Here are the talking points from the Databricks survey in infographic form:

Spark survey highlights

Let’s discount the chest thumping element on the left hand side but instead concentrate on the reasons for choosing Spark and the industries that are adopting.

Performance is considered paramount these days and especially when looking at the impact of streaming data so that 91% is not surprising. Hadoop has always been considered something of a development beast, largely because it was never a finished product per se. You can say the same of Spark. The difference is that Spark is positioned as a platform upon which you can ‘bring your own language’ and that has important positive implications for attracting developers.

As always with relatively new technology, it tends to be the technology companies that pick it up first and so the industry adoption pattern is not surprising. Again, adopt among marketing and advertising businesses should not surprise. We’ve recently written about how dysfunctional media shot itself in the face, foot and narrowly missed its heart.

How is Spark used? See below:

Spark use cases

This is a very broad mix that supports the general purpose nature of the Spark platform. Again, the result is more or less aligned with what the Hadoop Maturity Survey discovered.

More important, 69% of respondents are building two or more solutions with Spark while 49% are building three or more products. That’s an important data point because typically, data processing organizations only allow the solving of one data problem at a time.

Other data from the survey suggests that rather than simply being a technical platform for data engineers, other professionals like data scientists and data architects are using Spark in a collaborative fashion. So are business managers albeit they are a small minority at this stage.

The survey doesn’t go into the reasons for these remarkable adoption curve numbers. I am willing to bet a lot of money this has a lot to do with the inclusive programming and platform environment Spark established from the get go. Yes, the fashionistas in the Scala camp are up there as top users but Python is very popular too. Windows platform has grown 283% in the last year to 23% of all Spark projects noted in the survey. You don’t get that when languages and platforms are restricted or limited.

My take

I remember having discussions about language support with Vishal Sikka, (now CEO Infosys but then in charge of HANA development) when SAP HANA was groping for a purpose beyond feeds and speeds. There was a vocal minority of extremely well seasoned and influential SAP developers who wanted HANA to support beyond ABAP, SAP’s proprietary language and Java. Surveys showed the most common demand was for PHP. SAP dropped the ball on that one and is now a data source for Spark.
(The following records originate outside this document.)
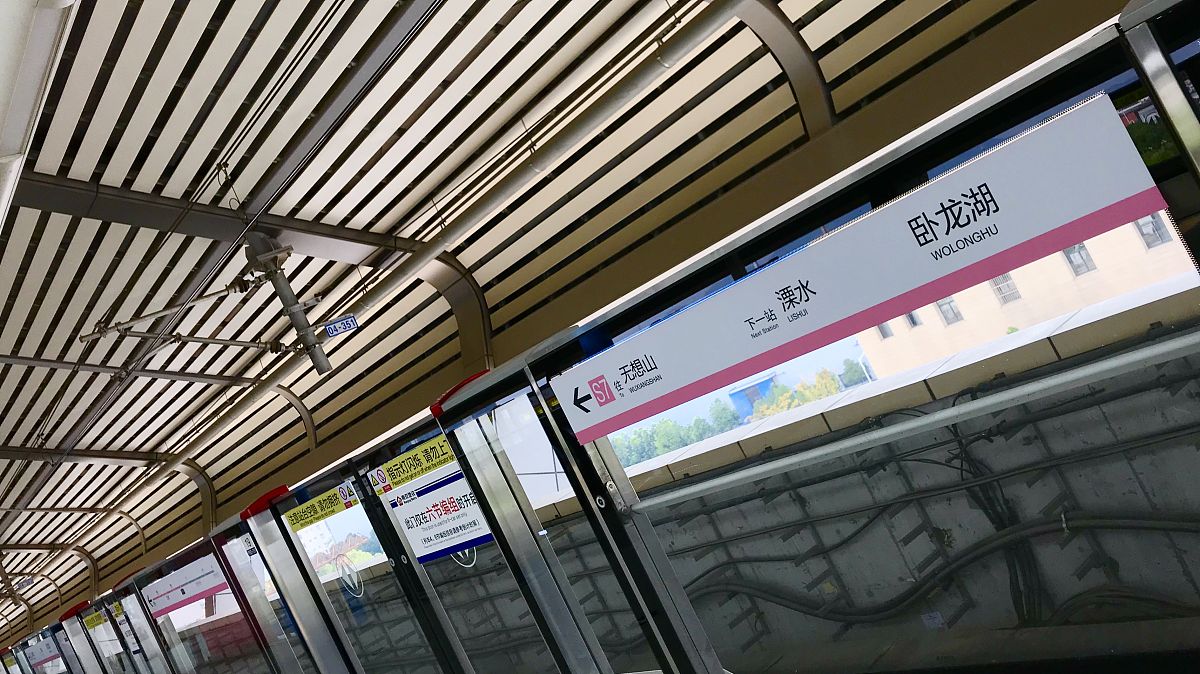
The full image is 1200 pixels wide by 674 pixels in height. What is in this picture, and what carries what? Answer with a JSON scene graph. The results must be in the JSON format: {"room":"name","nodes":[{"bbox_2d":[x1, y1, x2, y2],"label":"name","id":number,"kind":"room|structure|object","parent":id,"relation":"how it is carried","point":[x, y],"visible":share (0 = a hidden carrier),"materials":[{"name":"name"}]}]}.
{"room":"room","nodes":[
{"label":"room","id":0,"kind":"room"},
{"bbox_2d":[0,0,1042,641],"label":"ceiling","id":1,"kind":"structure","parent":0,"point":[558,33],"materials":[{"name":"white metal"}]},
{"bbox_2d":[0,0,77,228],"label":"ceiling light","id":2,"kind":"object","parent":1,"relation":"attached to","point":[14,165],"visible":0.99,"materials":[{"name":"white"}]},
{"bbox_2d":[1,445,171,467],"label":"roof beam","id":3,"kind":"structure","parent":1,"relation":"attached to","point":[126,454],"materials":[{"name":"metal"}]},
{"bbox_2d":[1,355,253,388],"label":"ceiling beam","id":4,"kind":"object","parent":1,"relation":"attached to","point":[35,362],"visible":0.98,"materials":[{"name":"metal"}]},
{"bbox_2d":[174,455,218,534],"label":"roof beam","id":5,"kind":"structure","parent":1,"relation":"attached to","point":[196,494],"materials":[{"name":"brown metal"}]},
{"bbox_2d":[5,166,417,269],"label":"roof beam","id":6,"kind":"structure","parent":1,"relation":"attached to","point":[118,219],"materials":[{"name":"grey metal"}]},
{"bbox_2d":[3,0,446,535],"label":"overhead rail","id":7,"kind":"object","parent":1,"relation":"hanging from","point":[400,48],"visible":0.96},
{"bbox_2d":[241,233,332,374],"label":"pole","id":8,"kind":"object","parent":1,"relation":"hanging from","point":[322,364],"visible":0.88,"materials":[{"name":"grey metal"}]},
{"bbox_2d":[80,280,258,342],"label":"catenary arm","id":9,"kind":"object","parent":8,"relation":"attached to","point":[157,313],"visible":0.97},
{"bbox_2d":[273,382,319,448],"label":"roof beam","id":10,"kind":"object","parent":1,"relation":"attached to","point":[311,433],"visible":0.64,"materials":[{"name":"brown metal"}]},
{"bbox_2d":[324,314,359,336],"label":"sign","id":11,"kind":"object","parent":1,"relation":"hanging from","point":[333,332],"visible":0.97,"materials":[{"name":"blue"}]},
{"bbox_2d":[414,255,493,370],"label":"roof beam","id":12,"kind":"structure","parent":1,"relation":"attached to","point":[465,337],"materials":[{"name":"metal"}]},
{"bbox_2d":[155,0,759,488],"label":"ceiling pipe","id":13,"kind":"object","parent":1,"relation":"hanging from","point":[684,50],"visible":0.98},
{"bbox_2d":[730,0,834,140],"label":"roof beam","id":14,"kind":"structure","parent":1,"relation":"attached to","point":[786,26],"materials":[{"name":"grey metal"}]},
{"label":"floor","id":15,"kind":"structure","parent":0,"visible":0},
{"bbox_2d":[8,1,1198,673],"label":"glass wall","id":16,"kind":"object","parent":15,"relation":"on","point":[628,553],"visible":0.9,"materials":[{"name":"glass"}]},
{"bbox_2d":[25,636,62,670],"label":"sign","id":17,"kind":"object","parent":16,"relation":"attached to","point":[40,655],"visible":0.65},
{"bbox_2d":[83,610,106,629],"label":"yellow sticker","id":18,"kind":"object","parent":16,"relation":"attached to","point":[96,621],"visible":0.87,"materials":[{"name":"yellow plastic"}]},
{"bbox_2d":[77,600,150,673],"label":"glass panel","id":19,"kind":"structure","parent":16,"relation":"in","point":[105,645],"materials":[{"name":"glass"}]},
{"bbox_2d":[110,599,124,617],"label":"yellow sticker","id":20,"kind":"object","parent":16,"relation":"attached to","point":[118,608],"visible":0.64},
{"bbox_2d":[141,553,227,618],"label":"sign","id":21,"kind":"object","parent":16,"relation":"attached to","point":[170,602],"visible":0.71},
{"bbox_2d":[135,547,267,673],"label":"glass panel","id":22,"kind":"structure","parent":16,"relation":"in","point":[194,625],"materials":[{"name":"glass"}]},
{"bbox_2d":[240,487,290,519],"label":"red light","id":23,"kind":"object","parent":16,"relation":"attached to","point":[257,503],"visible":0.6,"materials":[{"name":"red plastic"}]},
{"bbox_2d":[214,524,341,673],"label":"platform screen door","id":24,"kind":"structure","parent":16,"relation":"in","point":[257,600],"materials":[{"name":"glass"}]},
{"bbox_2d":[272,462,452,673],"label":"glass door","id":25,"kind":"structure","parent":16,"relation":"in","point":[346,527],"materials":[{"name":"clear glass"}]},
{"bbox_2d":[284,479,360,532],"label":"yellow sticker","id":26,"kind":"object","parent":25,"relation":"attached to","point":[309,508],"visible":0.97,"materials":[{"name":"yellow plastic"}]},
{"bbox_2d":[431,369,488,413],"label":"red light","id":27,"kind":"object","parent":16,"relation":"attached to","point":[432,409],"visible":0.32,"materials":[{"name":"red plastic"}]},
{"bbox_2d":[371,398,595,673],"label":"platform screen door","id":28,"kind":"structure","parent":16,"relation":"in","point":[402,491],"materials":[{"name":"clear glass"}]},
{"bbox_2d":[366,432,455,496],"label":"yellow sticker","id":29,"kind":"object","parent":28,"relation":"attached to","point":[445,456],"visible":0.96,"materials":[{"name":"yellow plastic"}]},
{"bbox_2d":[380,465,491,562],"label":"sign","id":30,"kind":"object","parent":28,"relation":"attached to","point":[419,503],"visible":0.79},
{"bbox_2d":[444,379,696,673],"label":"platform screen door","id":31,"kind":"structure","parent":16,"relation":"in","point":[484,480],"materials":[{"name":"clear glass"}]},
{"bbox_2d":[549,91,1170,442],"label":"station sign","id":32,"kind":"object","parent":16,"relation":"attached to","point":[871,302],"visible":0.97,"materials":[{"name":"white"}]},
{"bbox_2d":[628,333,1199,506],"label":"metal rail","id":33,"kind":"object","parent":16,"relation":"attached to","point":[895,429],"visible":0.96,"materials":[{"name":"metal"}]},
{"bbox_2d":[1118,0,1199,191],"label":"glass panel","id":34,"kind":"object","parent":16,"relation":"attached to","point":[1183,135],"visible":0.97,"materials":[{"name":"glass"}]},
{"label":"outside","id":35,"kind":"structure","parent":0,"visible":0},
{"bbox_2d":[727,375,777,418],"label":"blue building","id":36,"kind":"structure","parent":35,"point":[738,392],"materials":[{"name":"blue"}]},
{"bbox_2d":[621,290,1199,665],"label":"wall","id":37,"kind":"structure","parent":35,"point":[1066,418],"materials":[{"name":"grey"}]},
{"bbox_2d":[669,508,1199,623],"label":"cable","id":38,"kind":"object","parent":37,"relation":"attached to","point":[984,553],"visible":0.7,"materials":[{"name":"plastic"}]},
{"bbox_2d":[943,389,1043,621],"label":"cable bundle","id":39,"kind":"object","parent":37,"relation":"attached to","point":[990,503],"visible":0.58,"materials":[{"name":"black plastic"}]},
{"bbox_2d":[853,214,1189,377],"label":"building","id":40,"kind":"structure","parent":35,"point":[994,302],"materials":[{"name":"beige paint"}]},
{"bbox_2d":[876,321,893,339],"label":"building window","id":41,"kind":"structure","parent":40,"relation":"in","point":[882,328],"materials":[{"name":"grey glass"}]},
{"bbox_2d":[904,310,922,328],"label":"building window","id":42,"kind":"structure","parent":40,"relation":"in","point":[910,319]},
{"bbox_2d":[936,295,962,325],"label":"building window","id":43,"kind":"structure","parent":40,"relation":"in","point":[940,304],"materials":[{"name":"grey glass"}]},
{"bbox_2d":[989,272,1020,304],"label":"building window","id":44,"kind":"structure","parent":40,"relation":"in","point":[1005,281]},
{"bbox_2d":[1063,243,1096,275],"label":"building window","id":45,"kind":"structure","parent":40,"relation":"in","point":[1079,253],"materials":[{"name":"grey glass"}]},
{"bbox_2d":[1134,213,1171,249],"label":"building window","id":46,"kind":"structure","parent":40,"relation":"in","point":[1159,240],"materials":[{"name":"grey glass"}]},
{"label":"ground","id":47,"kind":"structure","parent":35,"visible":0},
{"bbox_2d":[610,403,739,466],"label":"tree","id":48,"kind":"object","parent":47,"relation":"on","point":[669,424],"visible":0.3,"materials":[{"name":"green plant"}]},
{"bbox_2d":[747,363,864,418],"label":"tree","id":49,"kind":"object","parent":47,"relation":"on","point":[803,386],"visible":0.23,"materials":[{"name":"green plant"}]},
{"bbox_2d":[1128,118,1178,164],"label":"tree","id":50,"kind":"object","parent":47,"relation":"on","point":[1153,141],"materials":[{"name":"green plant"}]}
]}

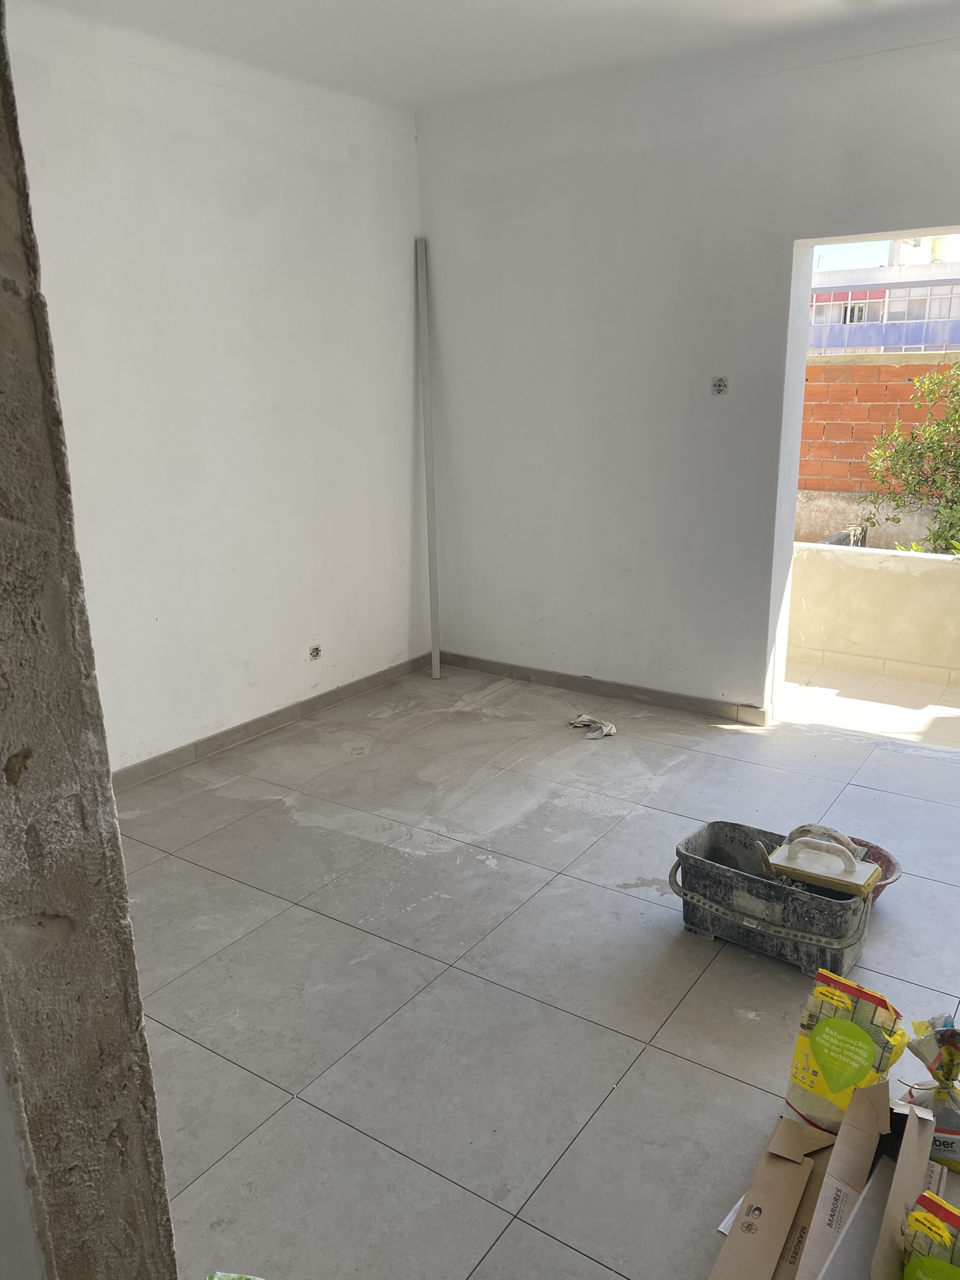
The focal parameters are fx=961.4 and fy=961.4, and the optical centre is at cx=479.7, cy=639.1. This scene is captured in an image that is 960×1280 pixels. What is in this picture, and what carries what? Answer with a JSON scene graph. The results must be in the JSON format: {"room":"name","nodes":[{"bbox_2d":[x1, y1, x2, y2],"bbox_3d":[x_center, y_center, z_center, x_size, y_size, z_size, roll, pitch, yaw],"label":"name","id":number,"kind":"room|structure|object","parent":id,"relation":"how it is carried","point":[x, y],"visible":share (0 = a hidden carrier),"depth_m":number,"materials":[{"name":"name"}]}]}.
{"room":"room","nodes":[
{"label":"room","id":0,"kind":"room"},
{"bbox_2d":[0,1,179,1279],"bbox_3d":[-0.801,0.028,1.052,0.775,2.713,0.407,10,20,33],"label":"concrete wall","id":1,"kind":"structure","parent":0,"point":[130,953],"depth_m":1.09,"materials":[{"name":"grey concrete"}]},
{"bbox_2d":[3,3,428,775],"bbox_3d":[-1.348,-0.782,3.633,0.190,2.777,3.897,10,20,33],"label":"left wall","id":2,"kind":"structure","parent":0,"point":[133,146],"depth_m":3.91,"materials":[{"name":"white paint"}]},
{"bbox_2d":[109,652,431,790],"bbox_3d":[-1.259,0.504,3.970,0.016,0.085,3.557,10,20,33],"label":"baseboard","id":3,"kind":"structure","parent":2,"relation":"attached to","point":[246,735],"depth_m":4.32,"materials":[{"name":"tile"}]},
{"bbox_2d":[307,643,322,660],"bbox_3d":[-0.774,0.056,4.497,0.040,0.080,0.074,10,20,33],"label":"wall socket","id":4,"kind":"object","parent":2,"relation":"in","point":[315,652],"visible":0.97,"depth_m":4.50,"materials":[{"name":"metal"}]},
{"bbox_2d":[17,0,959,113],"bbox_3d":[0.193,-1.771,1.865,4.335,0.132,4.811,10,20,33],"label":"ceiling","id":5,"kind":"structure","parent":0,"point":[423,4],"depth_m":3.46,"materials":[{"name":"white paint"}]},
{"bbox_2d":[116,661,959,1279],"bbox_3d":[0.288,1.009,2.545,4.397,0.119,5.396,10,20,33],"label":"tiled floor","id":6,"kind":"structure","parent":0,"point":[299,910],"depth_m":2.63,"materials":[{"name":"grey tile"}]},
{"bbox_2d":[203,1270,263,1279],"bbox_3d":[-0.338,1.085,1.388,0.281,0.229,0.270,2,17,9],"label":"green bag","id":7,"kind":"object","parent":6,"relation":"on","point":[214,1278],"visible":0.98,"depth_m":1.47,"materials":[{"name":"green"}]},
{"bbox_2d":[415,238,440,678],"bbox_3d":[-0.263,-0.889,4.969,0.034,2.211,0.092,-2,16,-3],"label":"metal pole","id":8,"kind":"object","parent":6,"relation":"on","point":[434,582],"visible":0.99,"depth_m":4.93,"materials":[{"name":"grey metal"}]},
{"bbox_2d":[567,713,616,739],"bbox_3d":[0.505,0.380,4.353,0.257,0.062,0.179,10,20,33],"label":"rag","id":9,"kind":"object","parent":6,"relation":"on","point":[584,719],"visible":0.96,"depth_m":4.32,"materials":[{"name":"fabric"}]},
{"bbox_2d":[670,820,873,975],"bbox_3d":[0.844,0.728,2.773,0.591,0.257,0.336,10,20,33],"label":"bucket","id":10,"kind":"object","parent":6,"relation":"on","point":[784,891],"visible":0.85,"depth_m":2.69,"materials":[{"name":"grey plastic"}]},
{"bbox_2d":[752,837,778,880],"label":"trowel","id":11,"kind":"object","parent":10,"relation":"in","point":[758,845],"visible":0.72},
{"bbox_2d":[766,829,879,896],"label":"sponge float","id":12,"kind":"object","parent":10,"relation":"in","point":[853,864],"visible":0.99,"depth_m":2.69,"materials":[{"name":"plastic"}]},
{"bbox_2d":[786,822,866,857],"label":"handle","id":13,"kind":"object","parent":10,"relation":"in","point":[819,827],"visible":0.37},
{"bbox_2d":[710,1076,938,1279],"bbox_3d":[0.656,1.047,1.759,0.355,0.257,0.483,10,20,33],"label":"cardboard box","id":14,"kind":"object","parent":6,"relation":"on","point":[908,1133],"visible":0.98,"depth_m":1.81,"materials":[{"name":"brown cardboard"}]},
{"bbox_2d":[783,966,908,1132],"bbox_3d":[0.801,0.894,2.080,0.234,0.320,0.151,10,20,33],"label":"bag","id":15,"kind":"object","parent":6,"relation":"on","point":[829,1065],"visible":0.86,"depth_m":2.04,"materials":[{"name":"yellow"}]},
{"bbox_2d":[846,835,901,901],"bbox_3d":[1.146,0.738,2.985,0.307,0.128,0.297,10,20,33],"label":"red basin","id":16,"kind":"object","parent":6,"relation":"on","point":[887,877],"visible":0.33,"depth_m":2.99,"materials":[{"name":"red plastic"}]},
{"bbox_2d":[899,1191,959,1279],"bbox_3d":[0.808,1.070,1.602,0.212,0.238,0.127,10,20,33],"label":"bag","id":17,"kind":"object","parent":6,"relation":"on","point":[927,1259],"visible":1,"depth_m":1.60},
{"bbox_2d":[900,1010,959,1170],"bbox_3d":[1.000,0.933,2.004,0.235,0.284,0.175,10,20,33],"label":"bag","id":18,"kind":"object","parent":6,"relation":"on","point":[950,1120],"visible":0.86,"depth_m":1.99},
{"bbox_2d":[417,19,959,718],"bbox_3d":[1.488,-0.917,3.913,4.349,2.792,0.207,10,20,33],"label":"back wall","id":19,"kind":"structure","parent":0,"point":[776,221],"depth_m":4.30,"materials":[{"name":"white paint"}]},
{"bbox_2d":[437,651,773,725],"bbox_3d":[0.662,0.247,4.755,2.321,0.078,0.015,10,20,33],"label":"baseboard","id":20,"kind":"structure","parent":19,"relation":"attached to","point":[634,697],"depth_m":4.75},
{"bbox_2d":[711,375,728,394],"bbox_3d":[1.012,-1.073,4.059,0.065,0.079,0.044,10,20,33],"label":"electrical box","id":21,"kind":"object","parent":19,"relation":"in","point":[718,385],"visible":0.98,"depth_m":4.06,"materials":[{"name":"metal"}]},
{"bbox_2d":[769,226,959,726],"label":"doorway","id":22,"kind":"object","parent":19,"relation":"in","point":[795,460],"visible":0.66,"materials":[{"name":"white paint"}]},
{"label":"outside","id":23,"kind":"structure","parent":0,"visible":0},
{"bbox_2d":[776,661,959,748],"bbox_3d":[2.907,0.310,5.229,5.451,0.217,2.922,10,20,33],"label":"balcony floor","id":24,"kind":"structure","parent":23,"point":[948,708],"depth_m":4.84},
{"bbox_2d":[788,540,959,686],"bbox_3d":[3.015,-0.062,5.271,4.126,0.682,0.328,10,20,33],"label":"balcony wall","id":25,"kind":"structure","parent":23,"point":[877,571],"depth_m":5.57,"materials":[{"name":"beige paint"}]},
{"bbox_2d":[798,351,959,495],"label":"brick wall","id":26,"kind":"structure","parent":23,"point":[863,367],"depth_m":9.46,"materials":[{"name":"brick"}]},
{"bbox_2d":[808,240,959,356],"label":"building","id":27,"kind":"structure","parent":23,"point":[932,340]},
{"label":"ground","id":28,"kind":"structure","parent":23,"visible":0},
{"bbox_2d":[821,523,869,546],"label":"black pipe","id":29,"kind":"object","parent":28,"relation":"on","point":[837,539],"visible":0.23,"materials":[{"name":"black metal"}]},
{"bbox_2d":[862,357,959,555],"bbox_3d":[4.336,-1.160,7.165,2.803,2.498,2.071,10,20,33],"label":"shrub","id":30,"kind":"object","parent":28,"relation":"on","point":[937,534],"visible":0.89,"depth_m":7.50,"materials":[{"name":"green plant"}]}
]}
Elsewhere, we hear Oracle tout Java as the most popular language for application building, yet the Spark survey is telling a different story about solving tomorrow’s problems with that magic combination of ease of use and blistering performance.

In short, the mega vendors need to wake up and learn from what upstarts like Databricks are doing or rather, the outcomes from those who are working on this platform which, by the way, is used in the cloud among 51% of respondents.

Disclosure: SAP and Oracle are premier partners at time of writing.